**DIRECTIONS FOR THIS TASK:**
Transcribe the following lines word for word, leaving out the pictures.

**EXERCISE INPUT:**

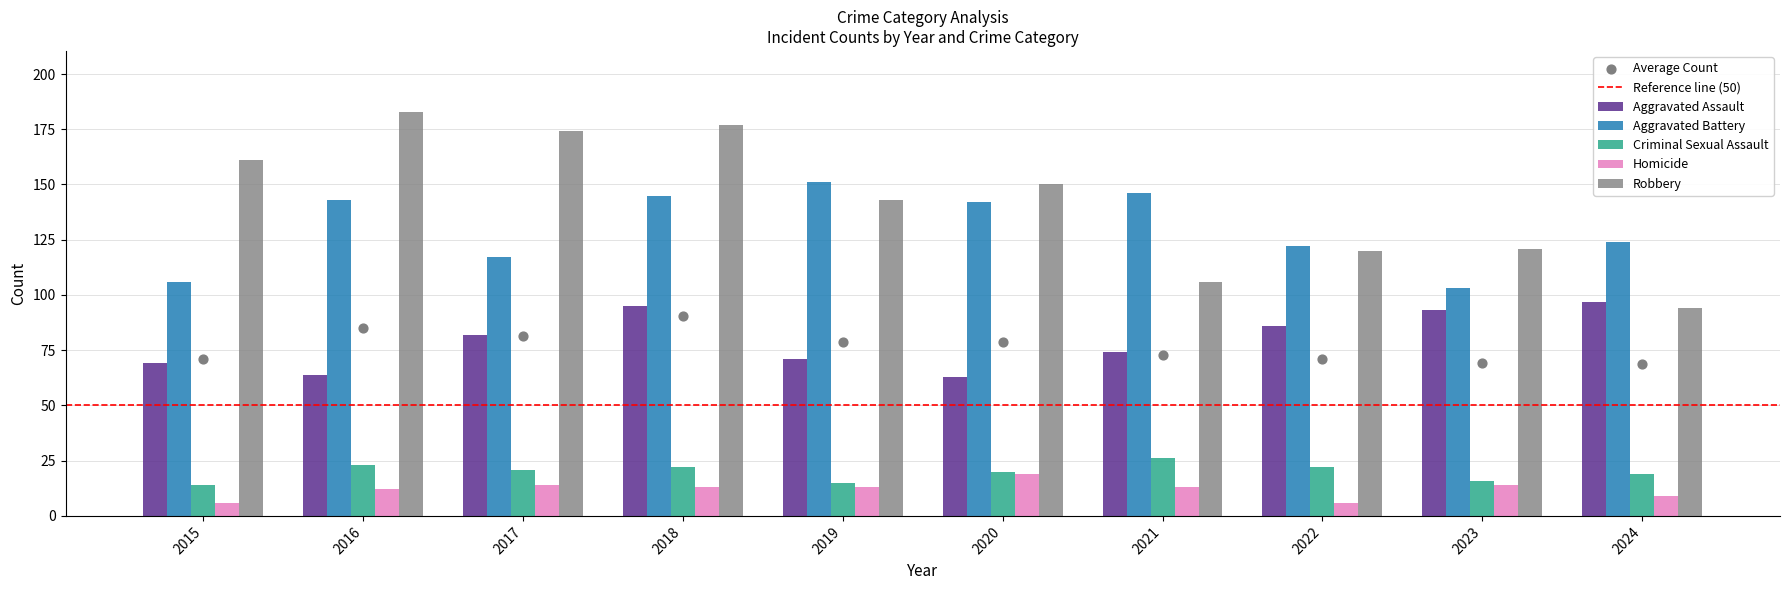

Which series has the largest total across all categories?

Robbery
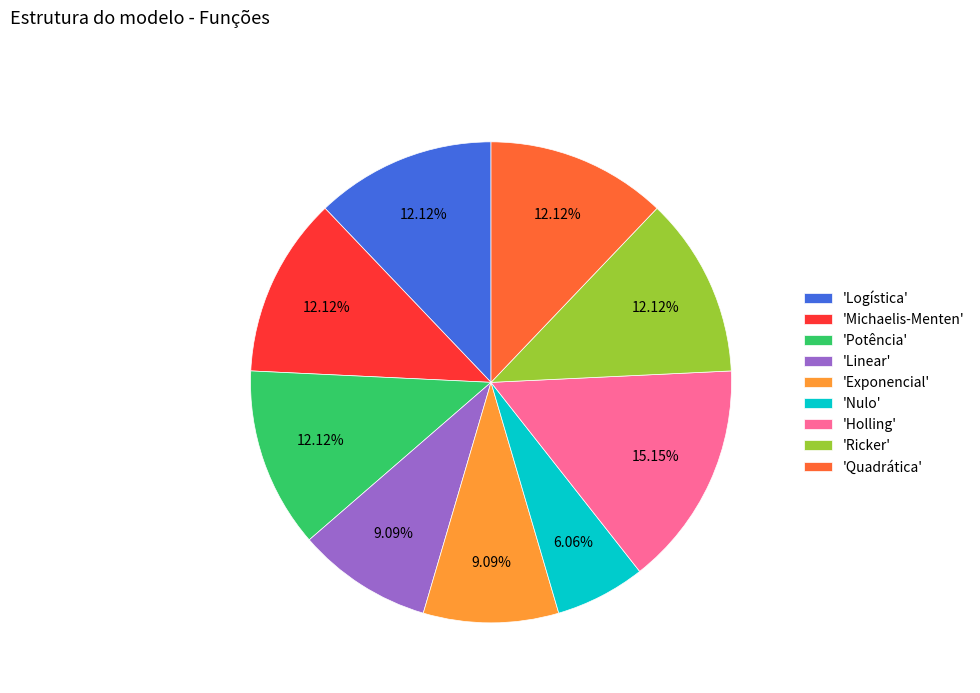

What is the largest slice in the pie chart?

'Holling'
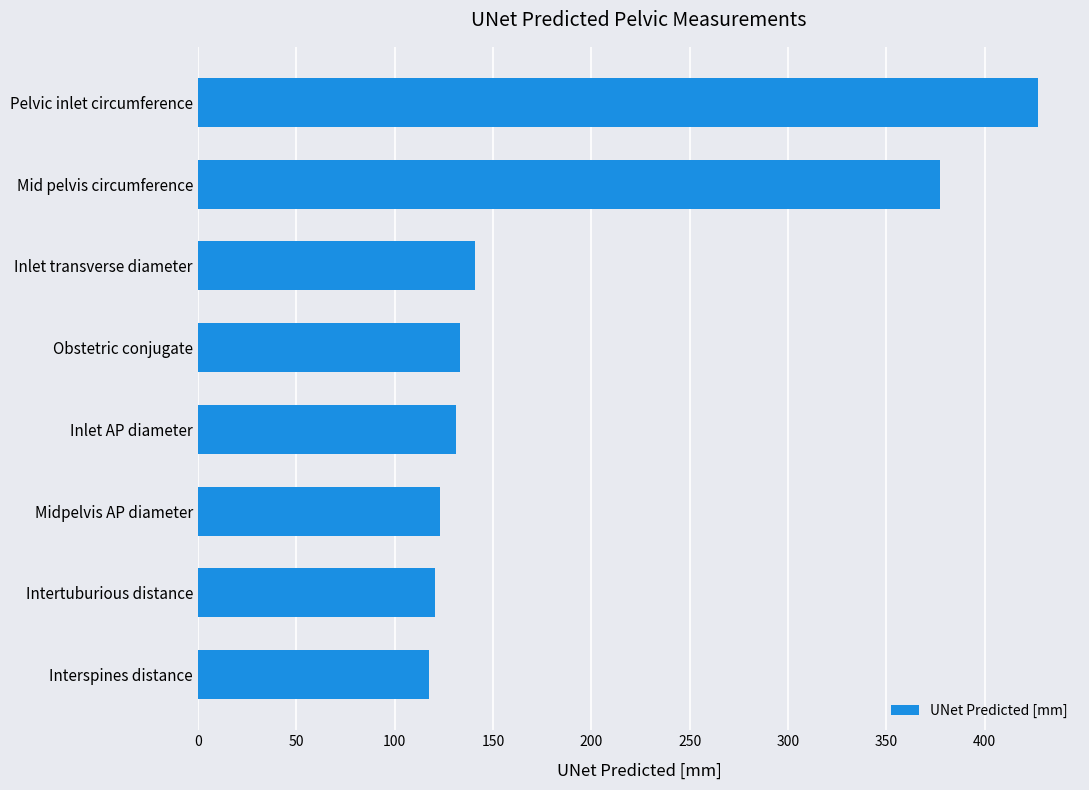

What is the greatest value displayed?

427.0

**RESULT:**
Which series has the largest total across all categories?

Robbery

What is the largest slice in the pie chart?

'Holling'

What is the greatest value displayed?

427.0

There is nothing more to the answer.